BEGIN EXCERPTED RECORDS

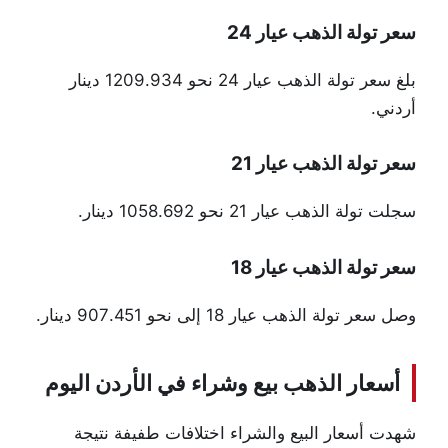
سعر تولة الذهب عيار 24
بلغ سعر تولة الذهب عيار 24 نحو 1209.934 دينار
أردني.
سعر تولة الذهب عيار 21
سجلت تولة الذهب عيار 21 نحو 1058.692 دينار.
سعر تولة الذهب عيار 18
وصل سعر تولة الذهب عيار 18 إلى نحو 907.451 دينار.
أسعار الذهب بيع وشراء في الأردن اليوم
شهدت أسعار البيع والشراء اختلافات طفيفة نتيجة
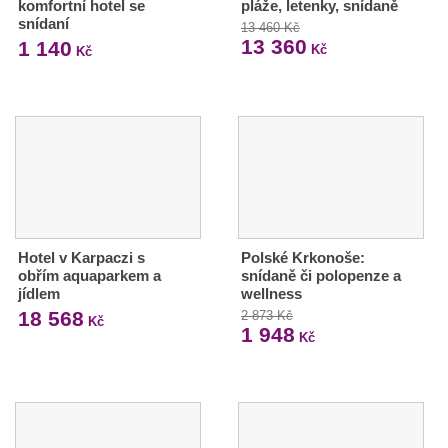
komfortní hotel se
pláže, letenky, snídaně
snídaní
13 460 Kč
13 360
1 140
Kč
Kč
Hotel v Karpaczi s
Polské Krkonoše:
obřím aquaparkem a
snídaně či polopenze a
jídlem
wellness
18 568
2 873 Kč
Kč
1 948
Kč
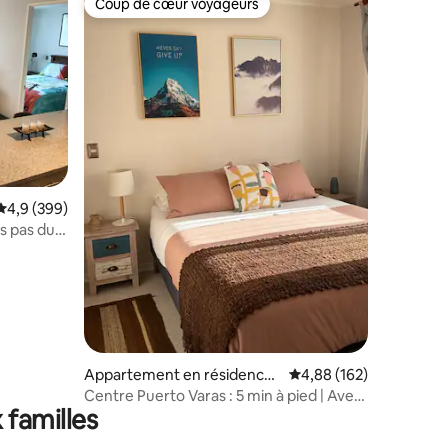
Coup de cœur voyageurs
lus appréciés
Coup de cœur voyageurs
Évaluation moyenne sur la base de 399 commentaires : 4,9 sur 5
4,9 (399)
s pas du
taires : 4,94 sur 5
Appartement en résidence ⋅
Évaluation moyenne sur
4,88 (162)
Puerto Varas
Centre Puerto Varas : 5 min à pied | Avec
 familles
parking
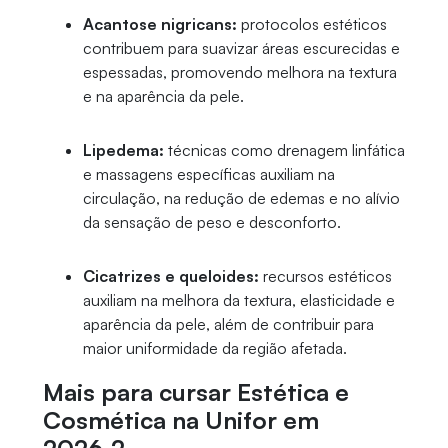
Acantose nigricans:
protocolos estéticos
contribuem para suavizar áreas escurecidas e
espessadas, promovendo melhora na textura
e na aparência da pele.
Lipedema:
técnicas como drenagem linfática
e massagens específicas auxiliam na
circulação, na redução de edemas e no alívio
da sensação de peso e desconforto.
Cicatrizes e queloides:
recursos estéticos
auxiliam na melhora da textura, elasticidade e
aparência da pele, além de contribuir para
maior uniformidade da região afetada.
Mais para cursar Estética e
Cosmética na Unifor em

END EXCERPTED RECORDS

• WHAT TO PRODUCE
Beginning with the first entry above, reproduce every line verbatim until the line with "أسعار الذهب بيع وشراء في الأردن اليوم", which is included too; omit pictures.

• OUTPUT
سعر تولة الذهب عيار 24
بلغ سعر تولة الذهب عيار 24 نحو 1209.934 دينار
أردني.
سعر تولة الذهب عيار 21
سجلت تولة الذهب عيار 21 نحو 1058.692 دينار.
سعر تولة الذهب عيار 18
وصل سعر تولة الذهب عيار 18 إلى نحو 907.451 دينار.
أسعار الذهب بيع وشراء في الأردن اليوم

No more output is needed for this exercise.